GeoIP Database Stale or Missing

  1. Download a fresh copy of GeoLite2-Country.mmdb from MaxMind.
  2. Place it at the configured path:
    cp GeoLite2-Country.mmdb /srv/mc-proxy/GeoLite2-Country.mmdb
    chown mc-proxy:mc-proxy /srv/mc-proxy/GeoLite2-Country.mmdb
    
  3. Reload without restart:
    systemctl kill -s HUP mc-proxy
    

Certificate Expiry (gRPC Admin API)

The gRPC admin API uses TLS certificates from /srv/mc-proxy/certs/. Certificates are loaded at startup; replacing them requires a restart.

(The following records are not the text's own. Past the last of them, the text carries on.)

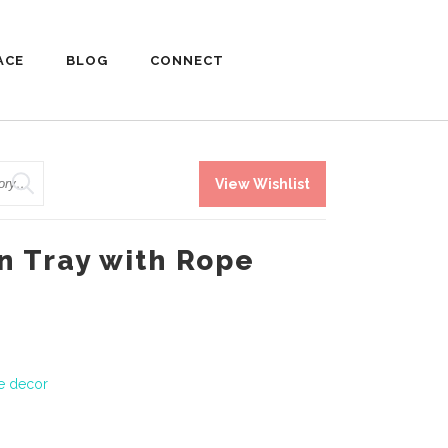
ACE
BLOG
CONNECT
View Wishlist
 Tray with Rope
le decor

  1. Replace the certificates:
    cp new-cert.pem /srv/mc-proxy/certs/cert.pem
    cp new-key.pem /srv/mc-proxy/certs/key.pem
    chown mc-proxy:mc-proxy /srv/mc-proxy/certs/*.pem
    chmod 0600 /srv/mc-proxy/certs/key.pem
    
  2. Restart:
    systemctl restart mc-proxy
    

Note: certificate expiry does not affect the proxy listeners — they do not terminate TLS.

Backend Unreachable

If a backend service is down, connections to routes pointing at that backend will fail at the dial phase and the client receives a TCP RST. mc-proxy logs the dial failure at warn level.

  1. Check logs for dial errors:
    journalctl -u mc-proxy -n 100 --no-pager | grep "dial"
    
  2. Verify the backend is running:
    ss -tlnp | grep ':<backend-port>'
    
  3. This is not an mc-proxy issue — fix the backend service.

Escalation

If the runbook does not resolve the issue:

  1. Collect logs: journalctl -u mc-proxy --since "1 hour ago" > /tmp/mc-proxy-logs.txt
  2. Collect status: mc-proxy status -c /srv/mc-proxy/mc-proxy.toml > /tmp/mc-proxy-status.txt
  3. Collect database state: mc-proxy snapshot -c /srv/mc-proxy/mc-proxy.toml -o /tmp/mc-proxy-escalation.db
  4. Escalate with the collected artifacts.